Ten children to Unite with “Forever Families” at Friday Mass Adoption Ceremony
Ten children will be adopted into seven families Friday as part of Hamilton County Job and Family Services’ 11th annual mass adoption ceremony to celebrate National Adoption Month.
The ceremony will be held at 9 a.m. in Judge Ralph Winkler’s Hamilton County Probate Court. While adoption finalizations are normally confidential, the families have agreed to publicize the Nov. 17 ceremony to help promote adoption. The ceremony will be open to the media and will be live-streamed on this page.
This will be the agency’s 11th annual mass adoption ceremony, always timed to occur in November during in National Adoption Awareness Month. This year’s ceremony includes children ranging in age from 1 to 16. The children, all victims of abuse and neglect, will join new families in an emotional ceremony and celebrate afterwards with their caseworkers, court-appointed advocates, extended families and other people special to their lives.
“These are children who have had difficult lives, but Friday marks the start of a wonderful new journey,” said Moira Weir, director of the county’s Job and Family Services department. “While they will have loved and known their adoptive parents for some time, Friday is the day it becomes official.

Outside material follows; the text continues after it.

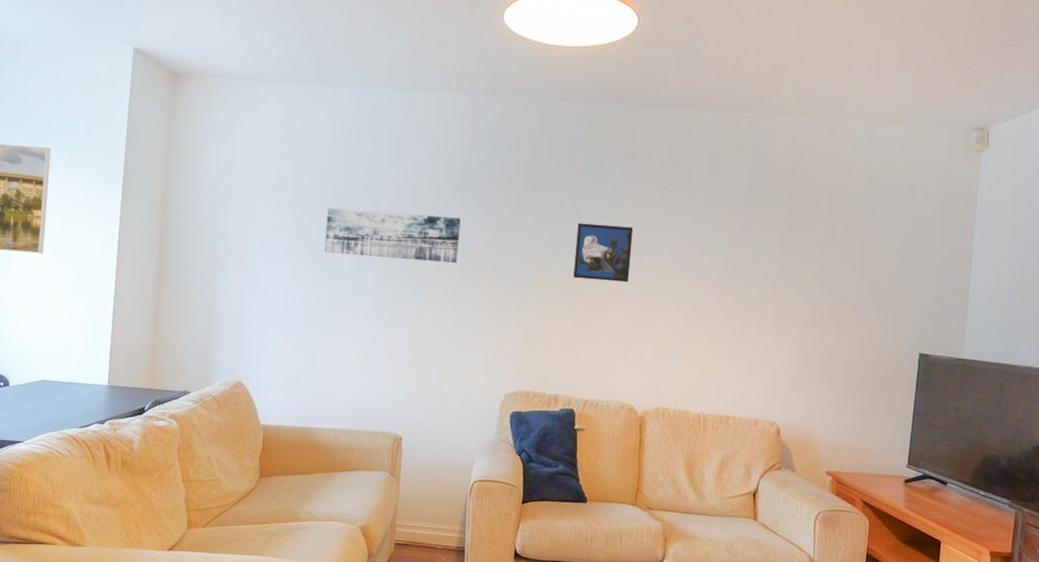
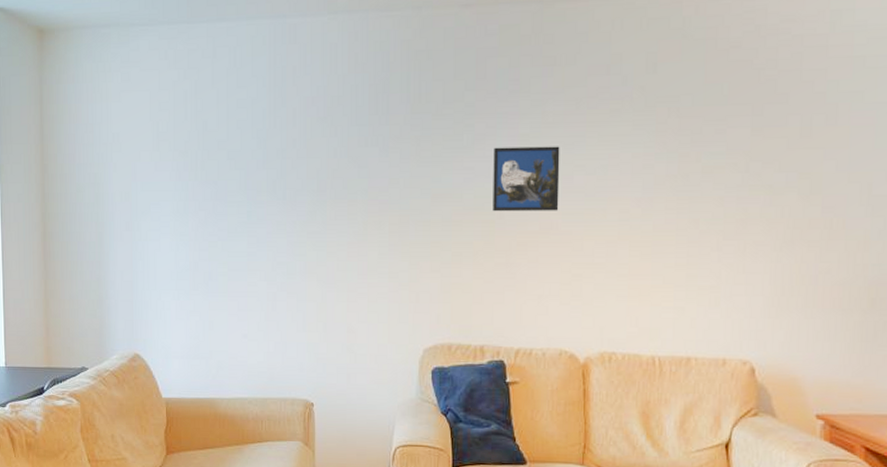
wall art: present [324,207,461,264] -> none [212,155,359,209]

“It is difficult making it through these emotional events with dry eyes. These children are so happy to finally have a permanent, loving home; it is very emotional and inspiring to be present. It means a lot to the caseworkers and others who have supported them, too. We deal with a lot of heartache and despair through the year, and this is a time when we get to put that aside and celebrate the power of family.”
Here are the stories of the other families adopting Friday:
- Amanda Cress, a kindergarten teacher and single mom, is adopting three girls – August, Autumn and Aubrey. The girls, ages 9, 8 and 6, fulfill her life-long wish of becoming a mom.
- Memphis, 2, is being adopted by his biological mom’s cousin, Mary Barnett. He has been with her since he was a month old. This is a great example of how important kinship relationships are to many of the county’s abused and neglected children.
- Tamika, 2, who was two months premature, is being adopted by Christopher and Kathryn Fields. They adopted a 2-year-old once before, and their daughter is now 15 and happy to accept Tamika into their lives.
- Jennifer Stone is adopting her niece, Indonesia, who is 16. Jennifer looks forward to raising “Indo” as a strong woman and to teaching her about being grateful and giving back. This adoption shows that no child is too old for adoption – check out many of the teens who are looking for “forever” homes at www.hckids.org.
- Liam was just six months old when he was placed with his foster parents, James and Kelly Sheldon. He’s a happy, social 15 month old now who will become a permanent member of their family.
- Mario, 12, and Manuel, 3, are being adopted by Aimee Neville. Mario is on the honor roll and the goal keeper for his soccer team. Manuel is doing well in preschool and loves playing basketball. Amy works at an accounting firm and has two other children, but still finds time to coach the kids’ soccer teams.
- Skye, 8, loves to read and does well in school. She is being adopted by her foster parents, Charlene and Kenneth Jamison. She has lived with them for more than two years.
Hamilton County investigates more than 6,000 reports of child abuse and neglect each year. When intensive services fail and a child can no longer remain safe in a parent’s care and an available relative cannot be found, the county will seek custody of the child. If continued attempts at reunification fail, that child will become available for adoption and the county will attempt to find a safe and loving adoptive home.
The agency currently has about 400 children available for adoption, the highest number in years. The Nov. 4 ceremony stands as a symbol for all of the adoptions the agency does – 105 so far in 2017 (113 in 2016).
“Staff work very hard to match a child with a family that will embrace them,” Weir said. “When we get it right, it is amazing to see and experience.”
The children available for adoption come from a variety of backgrounds, neighborhoods, economic circumstances and living situations. They may have varying levels of medical, emotional or behavioral problems. They all bring their own personalities, strengths, interests and gifts.
But they all have one thing in common: the desire for a loving family and sense of permanency.
Any Ohio resident over 18 years old is eligible. Adoptive parents must:
• Pass a physical to show they are in good physical health and capable of caring for children.
• Pass a local, state and federal (if not a resident of Ohio for the past five years) background check.
• Pass a home study process (includes fire inspection as well as other rules and regulations).
• Pass more than 30 hours of specialized training.